You see, I've always been one to dream big.  Since I was in my late teens, I've had lists scrawled in the back of my journals of all the things I wanted to accomplish.  So one day, when I was desperately trying to make it on my own - single, paying for my first apartment and all it's bills without a roommate, and making less than $1,000 a month - I typed out this list on my laptop.

It was dreaming big, that's for sure.  By the time I paid my bills each month and bought the cheapest, most frugal groceries I could find, I didn't have any extra in my checking account.  If I was hit with unexpected maintenance on my truck, I knew I would founder.

Having goals helped, though.  That first year, despite constantly being broke, I managed to check off two small things on the list.  My sister took me to the drive-in theater in her college town, and when I was coming back from a road trip with friends, I took a train back.  (It was actually cheaper than any other mode of transportation for that destination!)

The list was on my refrigerator in that tiny apartment for a year before I set off on the first real adventure on my bucket list - numbers three and four - which read:

  • "Travel across the United States.  Stop and visit all my friends as I go across the States."
  • "Visit the East Coast and see the historical places: Plymouth Rock, Philadelphia, Williamsburg, Washington, D.C., etc."
I closed up the little apartment and let go of the lease, packed my clothes, toiletries, and a few good books in my car, put the rest of my stuff in storage, and set off across the United States for eight months.  That trip has a whole blog to itself, and it will also show up later in this thirty day challenge as the best trip of my life.

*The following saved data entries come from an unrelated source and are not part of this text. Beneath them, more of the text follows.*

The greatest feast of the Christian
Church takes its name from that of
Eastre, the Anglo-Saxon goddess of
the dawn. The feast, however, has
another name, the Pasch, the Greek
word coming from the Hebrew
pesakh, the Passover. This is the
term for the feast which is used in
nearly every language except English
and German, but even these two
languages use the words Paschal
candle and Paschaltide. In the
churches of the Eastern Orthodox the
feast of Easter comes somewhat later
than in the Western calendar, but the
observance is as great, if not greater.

When I got back from that trip, I finally got my dream job as an inner city high school English teacher, and I got to check one more thing off my list.  While that enabled me to have a regular salary that paid a little more, it also took up more of my time.  Therefore, I've still only managed to accomplish one or two things on my list each year.

I've told you about the first things I accomplished on that list; let me tell you about the last thing I accomplished on that list and about the current things I am working towards.

I actually accomplished two things, almost at the same time, last summer.  The first was to take my mother to Australia.  Going to Australia is not cheap, but it was worth it!  We had two wonderful weeks of mother/daughter time while road-tripping up and down part of the east coast of Australia and exploring the Great Barrier Reef and Sydney.  Right before we left on that trip, I had put an offer on a house.  I came back to finish paperwork and close on the house two weeks later.  I will detail more on the house in my blog post on my proudest moment, but buying my own house is the very latest thing I have accomplished on that bucket list.

Currently?  Well, currently I am working on training for a sprint triathalon which is one of the steps towards my long-term goal of competing in an Ironman.  The other two goals that I plan to work on soon is a book to be published and starting up TaeKwonDo classes again.  

There are people who say bucket lists are cliche, and I am actually inclined to agree.  If you know me personally, you know I will refuse to do something because it is popular.  I will argue, though, on the bucket list.  First, I don't believe it was popular when I first made mine.  If it was, I did not know it was.  Secondly, it does help keep me focused.  I am a person who thrives on challenges and goals, so whenever I get bored, I go back to the bucket list and choose a new goal to work towards.  Every year, I've managed to accomplish one or two things on that list.

The list also charts my journey as a person.  You can see there are items crossed off and items added on.  As I've grown and matured, my values and goals change.  The list reflects this.  

Maybe one day, when I am a gray old lady, I can show off a tattered list with a date and a check mark beside each item.  But maybe (and this is what I'd prefer), I'll be a gray haired lady going sky-diving and driving an old John Deere tractor.